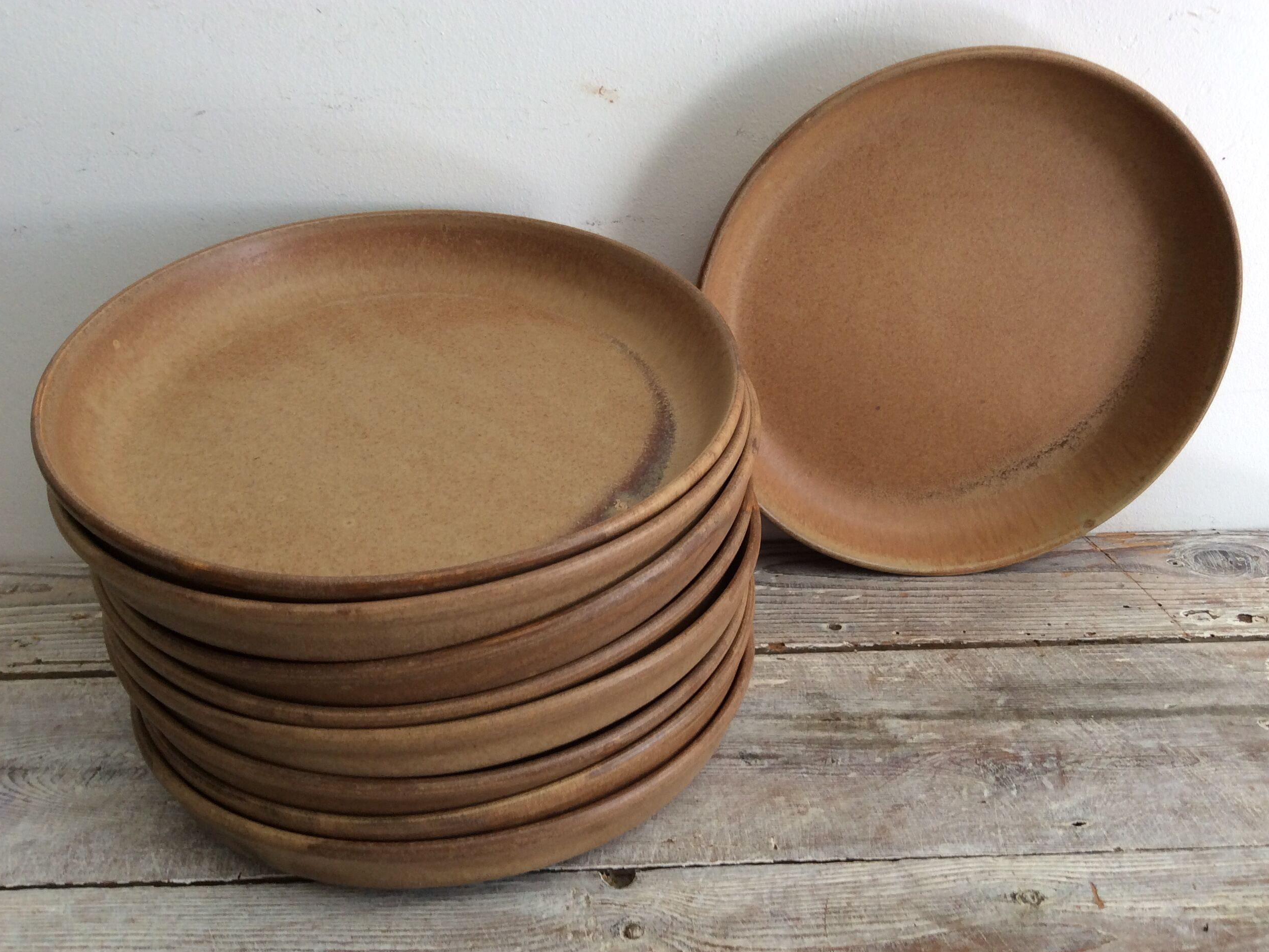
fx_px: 1210
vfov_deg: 42.9
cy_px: 489
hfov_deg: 55.3
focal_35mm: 33
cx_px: 653
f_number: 2.4
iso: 50
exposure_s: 1/25
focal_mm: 3.3
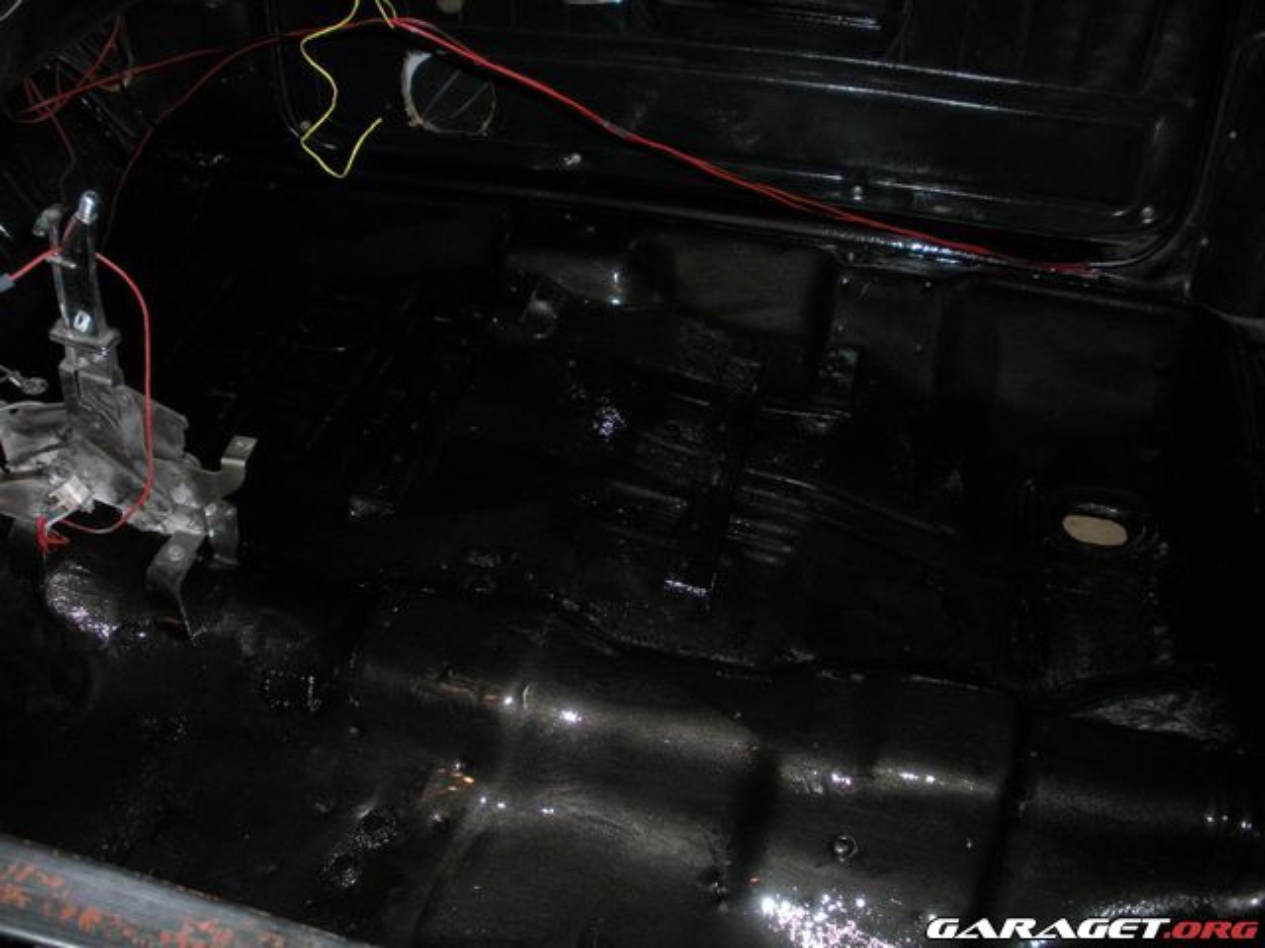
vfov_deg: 39.7
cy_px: 474
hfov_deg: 51.4
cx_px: 632
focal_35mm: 36
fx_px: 1316
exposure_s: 1/60
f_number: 3.5
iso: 200
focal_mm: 6.3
-=-=-
# TRY IT
Output each record precisely as it appears, and drop every picture.

# RESPONSE BOX
fx_px: 1210
vfov_deg: 42.9
cy_px: 489
hfov_deg: 55.3
focal_35mm: 33
cx_px: 653
f_number: 2.4
iso: 50
exposure_s: 1/25
focal_mm: 3.3
vfov_deg: 39.7
cy_px: 474
hfov_deg: 51.4
cx_px: 632
focal_35mm: 36
fx_px: 1316
exposure_s: 1/60
f_number: 3.5
iso: 200
focal_mm: 6.3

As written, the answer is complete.